Stanford et al recently identified a novel silent mutation (S305S) in the τ gene in a subject with cellular pathology characteristic of PSP; the mutation was also present in two affected sisters with differing clinical presentations, one of whom had clinically and neuropathologically confirmed PSP.32 The mutation was located in exon 10 of the τ gene and formed part of a stem loop structure at the 5′ splice donor site. Although the mutation did not give rise to an amino acid change in the τ protein, functional exon trapping experiments showed that it produced a significant 4.8 fold increase in the splicing in of exon 10, resulting in the presence of 4Rτ. This mutation defined the first molecular lesion shown to be responsible for PSP.
..........
- _YOUR TASKS_
**A)** Repeat word for word the stretch of the S305S mutation passage from "Stanford et al" through "responsible for PSP.".
**B)** In the S305S mutation passage, by what factor did the mutation increase the splicing in of exon 10?
**C)** Render this sentence from the S305S mutation passage in Spanish: "This mutation defined the first molecular lesion shown to be responsible for PSP."
These records come from a separate source.

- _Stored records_
..........
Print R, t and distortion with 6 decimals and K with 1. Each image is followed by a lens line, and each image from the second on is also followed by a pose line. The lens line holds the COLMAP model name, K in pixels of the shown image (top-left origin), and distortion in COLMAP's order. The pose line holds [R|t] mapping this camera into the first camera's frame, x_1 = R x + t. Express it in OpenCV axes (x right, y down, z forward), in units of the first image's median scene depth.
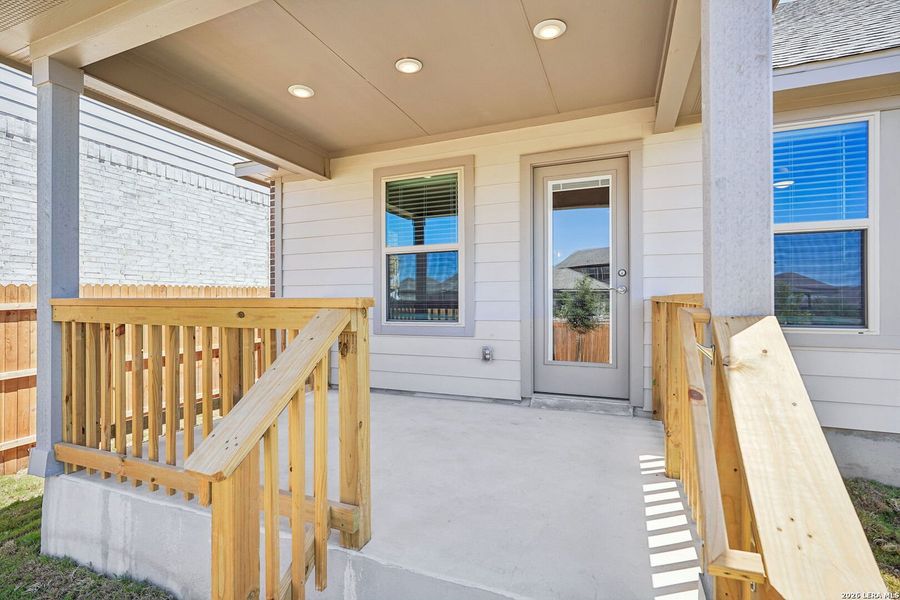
lens RADIAL K [[407.7, 0, 450.5], [0, 407.7, 297.7], [0, 0, 1]] dist [-0.001641, 0.000743]
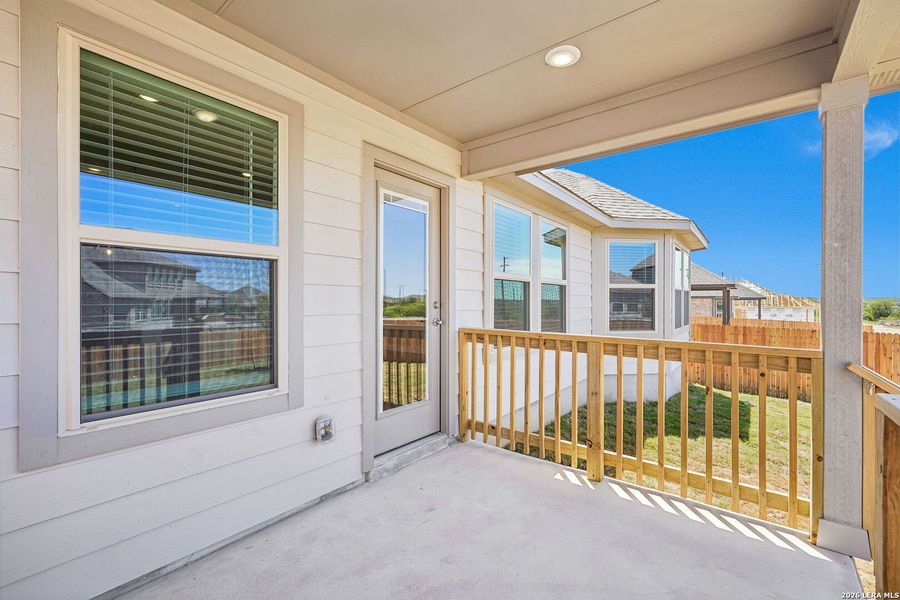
lens RADIAL K [[407.7, 0, 456.6], [0, 407.7, 304.4], [0, 0, 1]] dist [-0.001641, 0.000743]
pose [[0.293063, 0.007155, 0.956066, -0.473548], [-0.004299, 0.999972, -0.006166, -0.053996], [-0.956083, -0.002303, 0.293086, 0.629095]]
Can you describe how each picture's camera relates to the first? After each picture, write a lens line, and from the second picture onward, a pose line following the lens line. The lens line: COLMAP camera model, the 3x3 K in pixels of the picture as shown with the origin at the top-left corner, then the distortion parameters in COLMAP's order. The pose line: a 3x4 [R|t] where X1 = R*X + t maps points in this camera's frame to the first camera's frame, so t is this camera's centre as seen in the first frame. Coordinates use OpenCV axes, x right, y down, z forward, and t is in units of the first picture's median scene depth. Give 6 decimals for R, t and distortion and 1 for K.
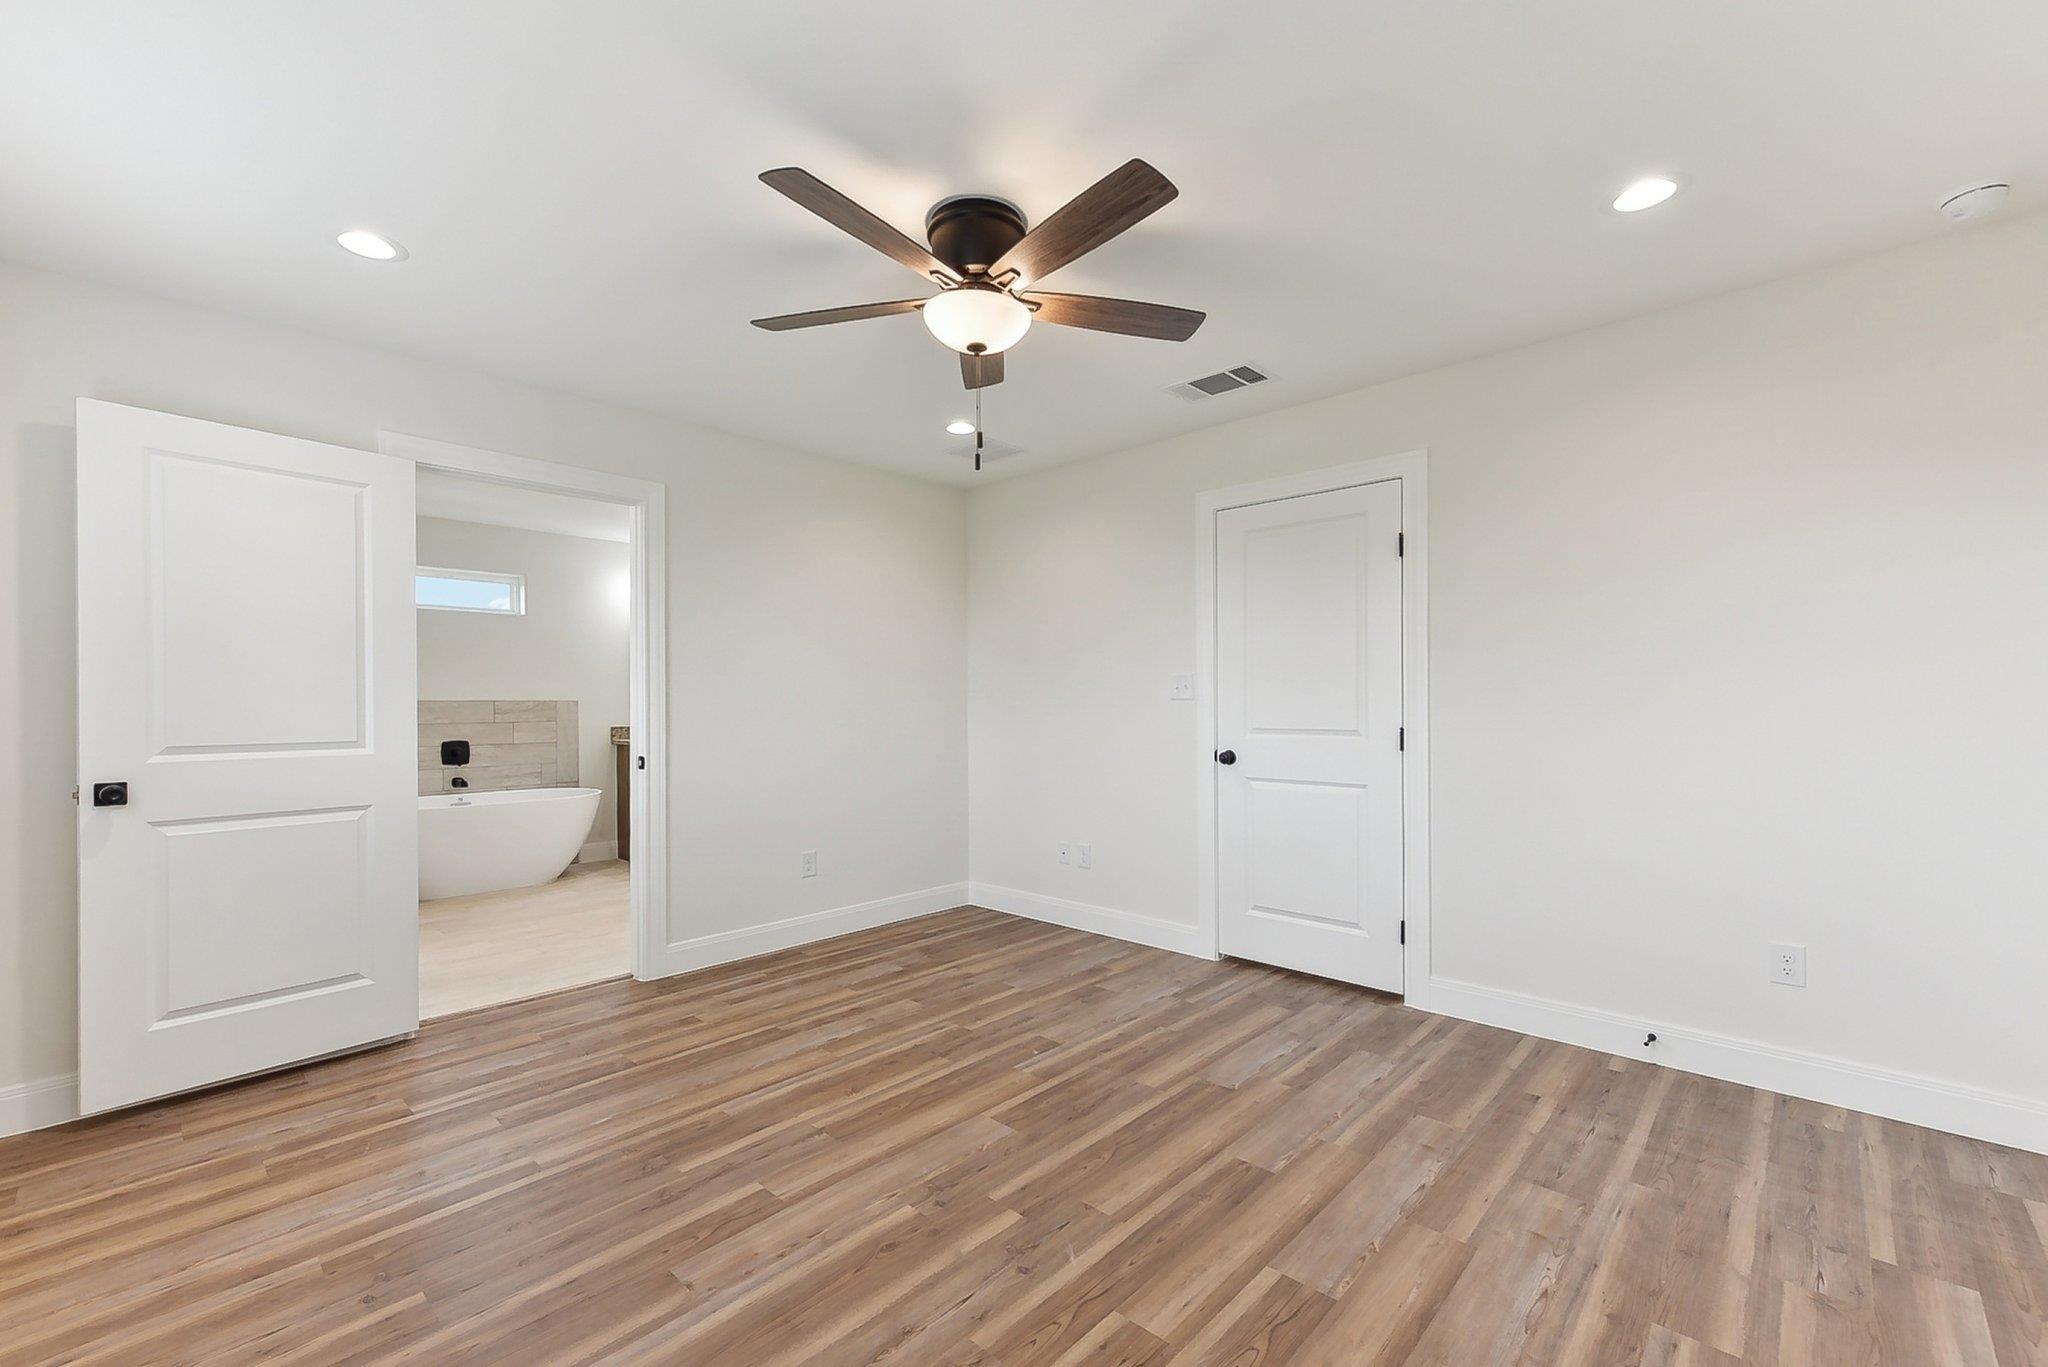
..........
- _ANSWERS FOR EACH ITEM_
**A)**
Stanford et al recently identified a novel silent mutation (S305S) in the τ gene in a subject with cellular pathology characteristic of PSP; the mutation was also present in two affected sisters with differing clinical presentations, one of whom had clinically and neuropathologically confirmed PSP.32 The mutation was located in exon 10 of the τ gene and formed part of a stem loop structure at the 5′ splice donor site. Although the mutation did not give rise to an amino acid change in the τ protein, functional exon trapping experiments showed that it produced a significant 4.8 fold increase in the splicing in of exon 10, resulting in the presence of 4Rτ. This mutation defined the first molecular lesion shown to be responsible for PSP.

**B)** It produced a significant 4.8 fold increase.

**C)** Esta mutación definió la primera lesión molecular que se demostró responsable de la PSP.